7. Currently, some 510(k) submissions include as the “indication
for use” a device function that is not associated with a specific
clinical utility (e.g., treatment or diagnosis of a specific
condition).
a. For new devices, should a requirement of the 510(k) program be
that a device’s “indication for use” be proven to FDA to provide
clinical utility?
b. Please provide examples of devices whose “indications for use”
statements do not describe a clinical utility, and whether this may be
beneficial, harmful, or neither. Examples may include devices that are
capable of monitoring or measuring a new physiologic parameter that has
no standard clinical context, or tool-type devices such as scalpels or
lasers that may be cleared to cut and coagulate tissue.
8. How effective is FDA’s current implementation of section
513(i)(1)(E) of the act with respect to curbing off-label use that
could cause harm?
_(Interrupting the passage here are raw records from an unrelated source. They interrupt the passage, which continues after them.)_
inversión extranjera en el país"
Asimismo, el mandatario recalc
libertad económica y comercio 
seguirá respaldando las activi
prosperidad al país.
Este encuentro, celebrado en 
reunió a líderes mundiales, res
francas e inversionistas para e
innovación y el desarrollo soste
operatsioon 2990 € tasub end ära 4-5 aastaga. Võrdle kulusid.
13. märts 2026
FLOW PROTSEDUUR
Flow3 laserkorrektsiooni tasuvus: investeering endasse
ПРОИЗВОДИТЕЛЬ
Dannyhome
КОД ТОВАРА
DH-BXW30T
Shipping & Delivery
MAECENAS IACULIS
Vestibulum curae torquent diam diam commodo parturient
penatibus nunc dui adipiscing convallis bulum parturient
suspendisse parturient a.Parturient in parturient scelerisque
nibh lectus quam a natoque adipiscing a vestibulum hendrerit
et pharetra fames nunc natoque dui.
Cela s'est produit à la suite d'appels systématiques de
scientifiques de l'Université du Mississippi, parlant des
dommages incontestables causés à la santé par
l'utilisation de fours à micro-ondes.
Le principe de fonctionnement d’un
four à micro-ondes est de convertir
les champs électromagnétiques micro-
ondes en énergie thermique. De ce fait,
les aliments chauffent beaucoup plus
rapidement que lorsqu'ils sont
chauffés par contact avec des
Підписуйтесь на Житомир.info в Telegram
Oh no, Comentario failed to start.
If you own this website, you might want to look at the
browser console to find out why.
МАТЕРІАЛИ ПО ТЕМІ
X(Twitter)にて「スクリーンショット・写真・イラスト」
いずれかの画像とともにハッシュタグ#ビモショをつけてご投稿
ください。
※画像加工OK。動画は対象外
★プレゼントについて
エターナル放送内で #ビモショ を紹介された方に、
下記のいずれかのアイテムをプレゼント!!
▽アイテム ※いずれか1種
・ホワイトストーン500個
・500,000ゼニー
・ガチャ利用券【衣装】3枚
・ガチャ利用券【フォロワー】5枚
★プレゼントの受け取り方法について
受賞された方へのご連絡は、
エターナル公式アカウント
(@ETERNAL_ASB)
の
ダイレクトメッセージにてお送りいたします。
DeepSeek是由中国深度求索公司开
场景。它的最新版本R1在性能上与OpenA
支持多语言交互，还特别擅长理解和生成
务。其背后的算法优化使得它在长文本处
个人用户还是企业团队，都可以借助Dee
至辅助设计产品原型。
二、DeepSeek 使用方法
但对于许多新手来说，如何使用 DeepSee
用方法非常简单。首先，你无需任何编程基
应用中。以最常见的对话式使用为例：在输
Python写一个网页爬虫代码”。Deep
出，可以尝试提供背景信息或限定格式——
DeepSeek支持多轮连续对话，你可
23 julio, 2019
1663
The current implementation is described in
“Determination of Intended Use for 510(k) Devices; Guidance for CDRH
Staff (Update to K98-1)” which is available at https://www.fda.gov/
MedicalDevices/DeviceRegulationandGuidance/GuidanceDocuments/
ucm082162htm. Without regard to current law, should FDA consider
modifying its approach? Please explain why or why not. If FDA should
consider modifying its approach, how should FDA modify it?
C. Issues Related to Practices CDRH has Adopted in Response to a High
Volume of 510(k) Submissions
FDA receives a very large number of 510(k) submissions each year.
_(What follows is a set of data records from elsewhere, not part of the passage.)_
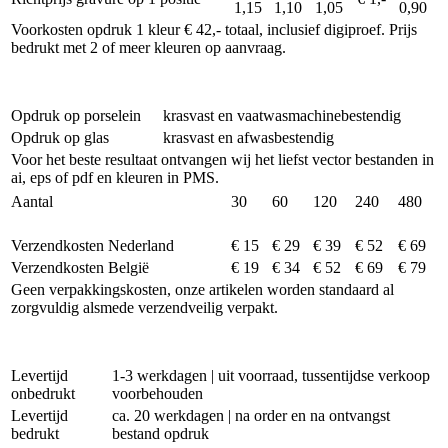
1,15
1,10
1,05
0,90
Voorkosten opdruk 1 kleur € 42,- totaal, inclusief digiproef. Prijs
bedrukt met 2 of meer kleuren op aanvraag.
Opdruk op porselein
krasvast en vaatwasmachinebestendig
Opdruk op glas
krasvast en afwasbestendig
Voor het beste resultaat ontvangen wij het liefst vector bestanden in
ai, eps of pdf en kleuren in PMS.
Aantal
30
60
120
240
480
Verzendkosten Nederland
€ 15
€ 29
€ 39
€ 52
€ 69
Verzendkosten België
€ 19
€ 34
€ 52
€ 69
€ 79
Geen verpakkingskosten, onze artikelen worden standaard al
zorgvuldig alsmede verzendveilig verpakt.
Levertijd
1-3 werkdagen | uit voorraad, tussentijdse verkoop
onbedrukt
voorbehouden
Levertijd
ca. 20 werkdagen | na order en na ontvangst
bedrukt
bestand opdruk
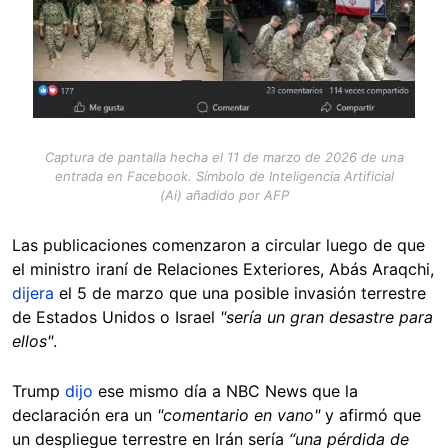
Captura de pantalla hecha el 11 de marzo de 2026 de una
entrada en Facebook. Símbolo de Inteligencia Artificial
(Ai) añadido por AFP
Las publicaciones comenzaron a circular luego de que
el ministro iraní de Relaciones Exteriores, Abás Araqchi,
dijera
el 5 de marzo que una posible invasión terrestre
de Estados Unidos o Israel
"sería un gran desastre para
ellos"
.
Trump
dijo
ese mismo día a NBC News que la
declaración era un
"comentario en vano"
y afirmó que
un despliegue terrestre en Irán sería
“una pérdida de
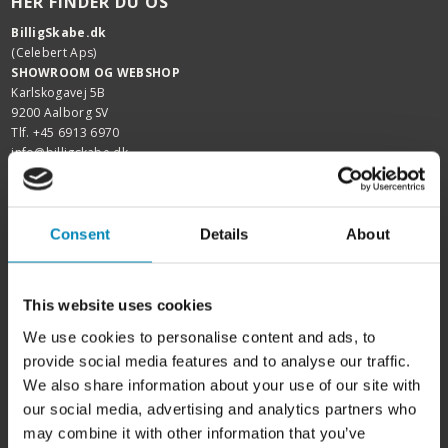
HER FINDER DU OS
BilligSkabe.dk
(Celebert Aps)
SHOWROOM OG WEBSHOP
Karlskogavej 5B
9200 Aalborg SV
Tlf. +45 6913 6970
info@billigskabe.dk
CVR: 27428959
HJÆLP & SUPPORT
Consent
Details
About
Kundeservice
FAQ
Samlevejledninger
This website uses cookies
Tegning og tilbud
Samlede skabe
We use cookies to personalise content and ads, to
Garanti
provide social media features and to analyse our traffic.
We also share information about your use of our site with
FIND INSPIRATION
our social media, advertising and analytics partners who
Skabslåger - oversigt
may combine it with other information that you’ve
Rengøring af fedtede låger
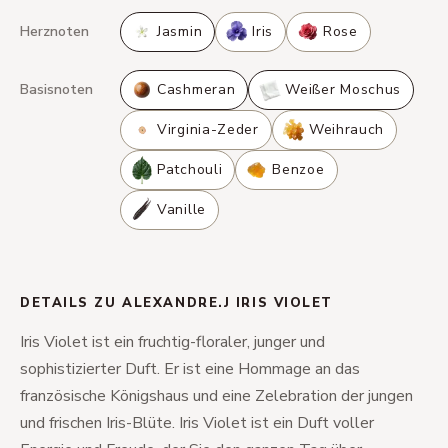
Herznoten
Jasmin
Iris
Rose
Basisnoten
Cashmeran
Weißer Moschus
Virginia-Zeder
Weihrauch
Patchouli
Benzoe
Vanille
DETAILS ZU ALEXANDRE.J IRIS VIOLET
Iris Violet ist ein fruchtig-floraler, junger und
sophistizierter Duft. Er ist eine Hommage an das
französische Königshaus und eine Zelebration der jungen
und frischen Iris-Blüte. Iris Violet ist ein Duft voller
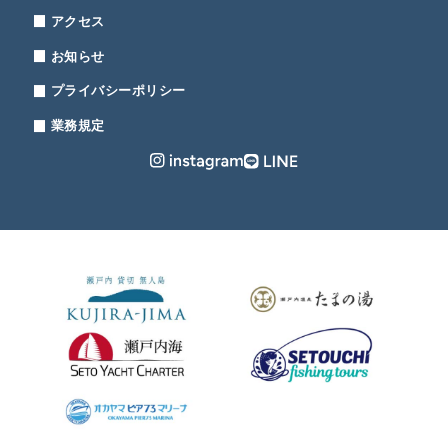
アクセス
お知らせ
プライバシーポリシー
業務規定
In response to this high volume of work, CDRH has adopted a number of
practices to allow for less resource-intensive reviews, including the
third party review program, the Special 510(k) under the 510(k)
Paradigm, bundling of devices in 510(k) submissions, and reliance on
510(k) submitters’ assertions of conformance to recognized standards
(as in the Abbreviated 510(k) program). Due to resource constraints,
CDRH often must rely on a single reviewer to assess each 510(k)
submission. Please comment on the advantages and disadvantages of each
of these practices, as related to the quality and timeliness of 510(k)
reviews.
D. Issues Related to Postmarket Surveillance and New Information about
Marketed Devices
1. FDA generally does not require postmarket surveillance studies
as a condition of medical device 510(k) clearance. Without regard to
current law, please comment on whether or not it might be beneficial
for FDA to impose such studies as a condition of medical device 510(k)
clearance.
2. Without regard to current law, should FDA allow for the
rescission of 510(k) clearance decisions under a broad range of
circumstances? If so, what specific criteria might justify the
rescission of a 510(k) clearance decision?
3. FDA obtains a significant amount of postmarket information for
510(k)-cleared devices, including adverse event reports, recalls, and
inspectional findings. Without regard to current law, should such
information influence the premarket 510(k) review of similar devices?
If so, how?
4. FDA regulations require the submission of proposed labeling
(including indications for use, directions for use, precautions,
warnings, and contraindications) in a 510(k) prior to clearance of a
device. However, 510(k) holders sometimes alter the labeling after
clearance, so that the final printed labeling is different from that
submitted to FDA in the 510(k). Please comment on whether or not it
might be beneficial for FDA to review and clear the final printed
labeling for all 510(k) devices or for selected 510(k) devices prior to
marketing.
5. FDA does not always know when there has been a purchase, sale,
or transfer of ownership of a 510(k) for a particular device. Even
though the new owner of the 510(k) is required to register and list,
FDA may not be aware that the ownership of the 510(k) for the device
has legally transferred. Should FDA exercise more authority in this
area? If so, how?
IV. Transcripts
Transcripts of the public meeting may be requested in writing from
the Freedom of Information Office (HFI-35), Food and Drug
Administration, 5600 Fishers Lane, rm. 6-30, Rockville, MD 20857,
approximately 15 working days after the public meeting at a cost of 10
cents per page. A transcript of the public meeting will be available on
the Internet at https://www.regulations.gov.
Dated: January 22, 2010.
David Dorsey,
Acting Deputy Commissioner for Policy, Planning and Budget.